Merry belated Christmas! I hope it was a good one. Mine was fine but mostly a little meh. And in all honesty, it has taken me a couple of days to admit that to myself. Maybe because nothing big and tragic happened, so I’ve felt like I ‘should’ have had a great Christmas but instead the sum of little things just made it a little hard for the Christmas spirit to really set in and it all felt so fast. And December was a month of a lot of missing for me. Missing my family, my Danish friends and missing Justin, who has worked pretty much non-stop since September.
Christmas is, and always has been, my favorite holiday all year and it has only gotten more important to me since I moved here from Denmark. It’s really important to me to do things my way and celebrate the Danish traditions I grew up with. And in Denmark, the big event is Christmas Eve, December 24th, and luckily, Justin’s family didn’t have any set in stone traditions for that night, so it has become a new tradition for us to host Christmas Eve the Danish way.
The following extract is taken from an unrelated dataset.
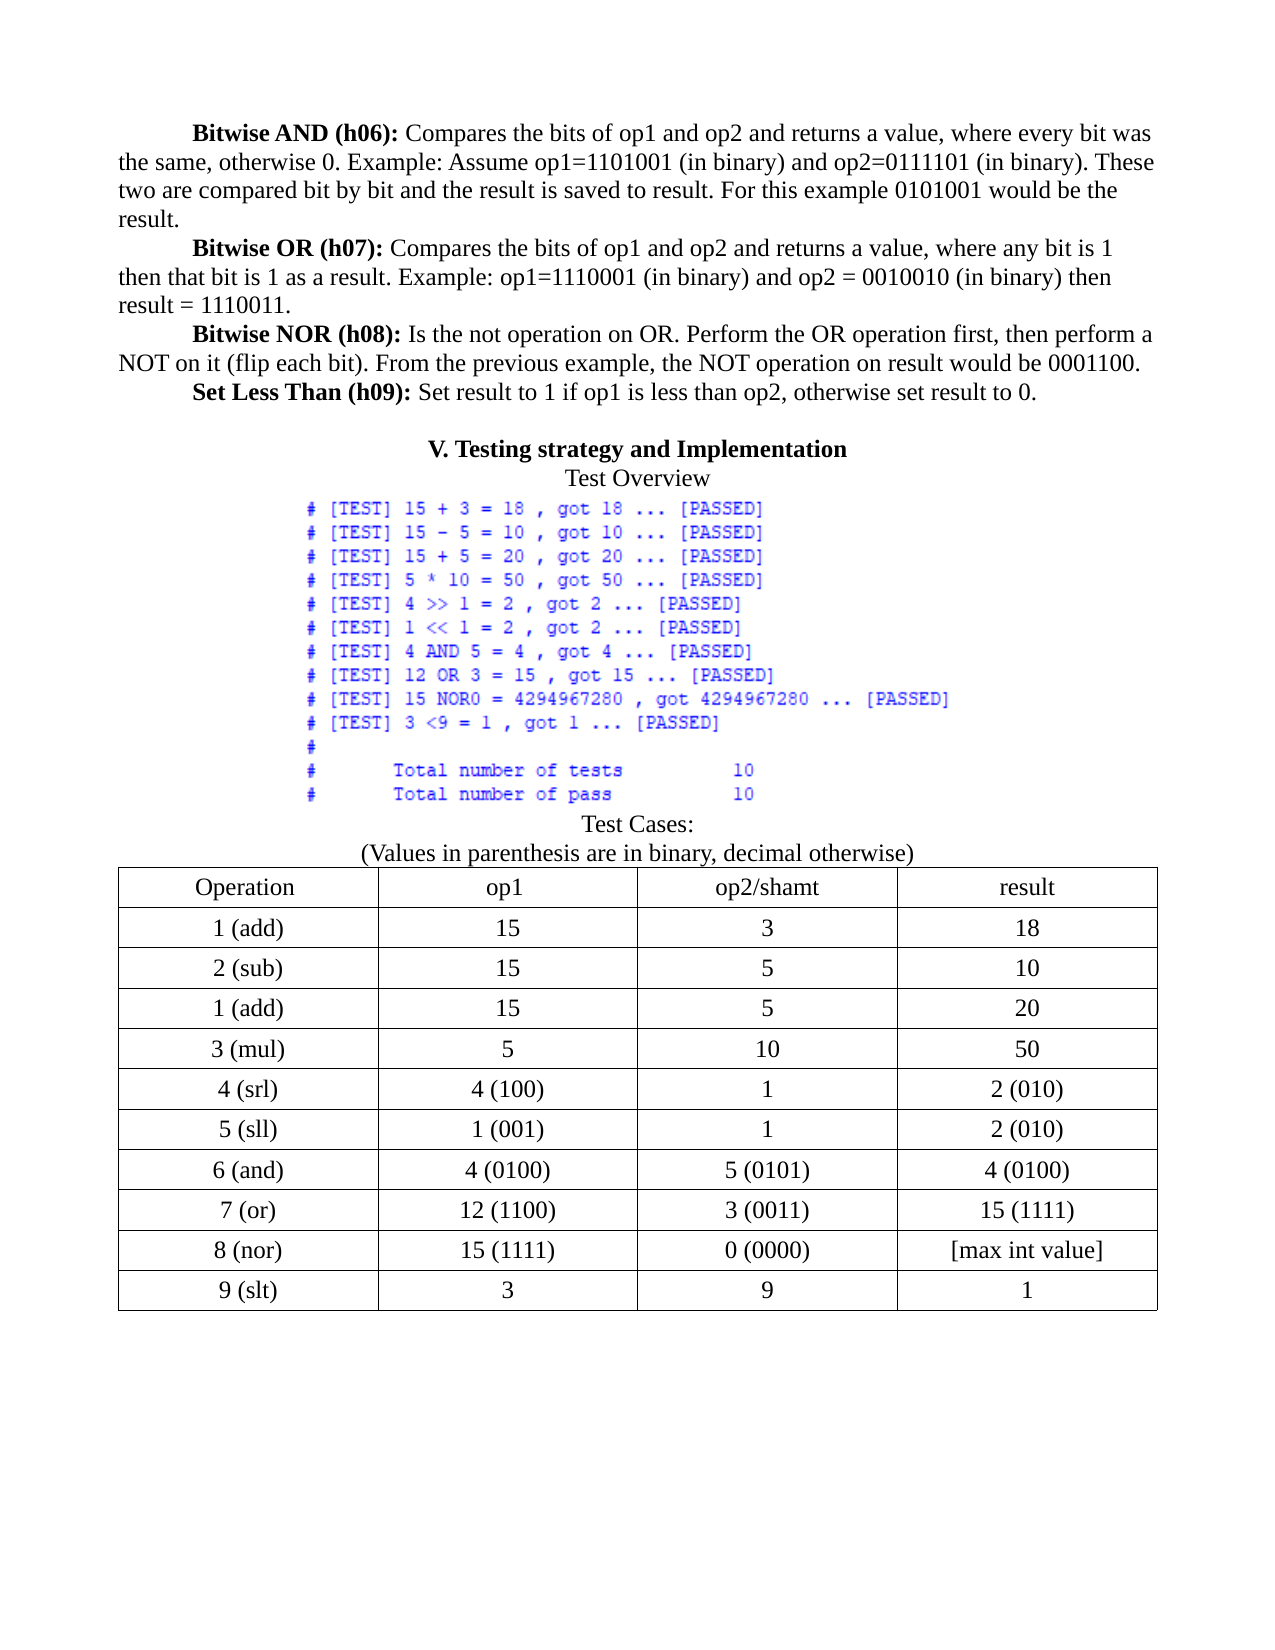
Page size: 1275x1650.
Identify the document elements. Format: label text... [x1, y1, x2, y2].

Or, in a new way. We make a traditional Danish Christmas dinner, to the best of our abilities, since we still haven’t been able to track down a traditional pork roast with ‘flæskesvær’, have risalamande with cherry sauce for dessert with a whole almond hidden and then the person who finds the almond in their portion gets a little present.
And mostly, I’m just so, so thankful that my new family is open to these new traditions and play along, but since they’ve never been in Denmark for Christmas, they don’t know how much has already adapted and changed. The food isn’t quite ‘it’, instead of opening presents, we play a raffle game after dinner, we don’t dance around the Christmas tree or sing any songs.
This year we had to move the whole shebang to the afternoon because of Justin’s work schedule and I’m kinda embarrassed to admit that I was a bit childishly un-thrilled about the idea, even though it was better than the alternative, that had been floating around in the weeks prior, of no Christmas Eve at all. So when my mother-in-law mentioned that she preferred the event in the afternoon, my voice might have gotten a little bit shrill, as I announced that this was a year of special circumstances and no one should be expecting it to change for good.
So yes, I still have some unpacking to do around why it is so important to me that things are done in a certain way. Expectations for certain outcomes or scenarios are usually a recipe for disappointment and while I do think Christmas really is just about gathering and spending time together, I want Christmas Eve to be Christmas Eve and I want it to be my way. I mean, yes, it does make sense that it’s important to me that these traditions stay exactly the same because s.o. m.u.c.h. else has changed, but I still think I have some more reflecting to do.
Anyways, now we’re in that odd space of these days in between Christmas and the new year and everything is somewhat of a blur. Family time, work time, and I don’t even know what weekday it is. Besides reflecting on the holidays and the year overall I’ve also been in the midst of a deep digital cleanup and spending so many hours in front of a screen has made me desperately need a daily lunch walk.
I don’t know how it works around here, but growing up in Denmark I’ve had mandatory outdoor time from preschool through 9th grade. As a child, I hated it. But these days where I work from home the majority of the time, days can easily go by where I don’t go outside at all.
Even without the mandatory outdoor break, I would still have an outside moment daily in Copenhagen where going somewhere meant riding a bike or walking or at least, strolling to a bus stop. This year I rediscovered the magic of my childhood’s concept of daily fresh air. That, and getting dressed, but that’s another story. Getting outside for a little bit helps almost everything. Maybe the Danes have discovered some sort of universal magic formula, or maybe it’s just because I’ve been culturally indoctrinated throughout my childhood and etched into my subconscious, I don’t know. Either way, it works. On lack of ideas, the post-lunch slump, and feeling stuck.
So that is one of the things I want to bring with me into the new year: the lunch walk. It doesn’t have to be a big deal, just a stroll around the block. Just some oxygen, a change of scenery, movement. Seeing the seasons and weather change and getting a little daily reminder of the cyclical nature of everything. I think it’s healthy. I know it feels good and that’s what I want more of.
I am curious to hear, do you get outside every day as an adult and how about when you were growing up?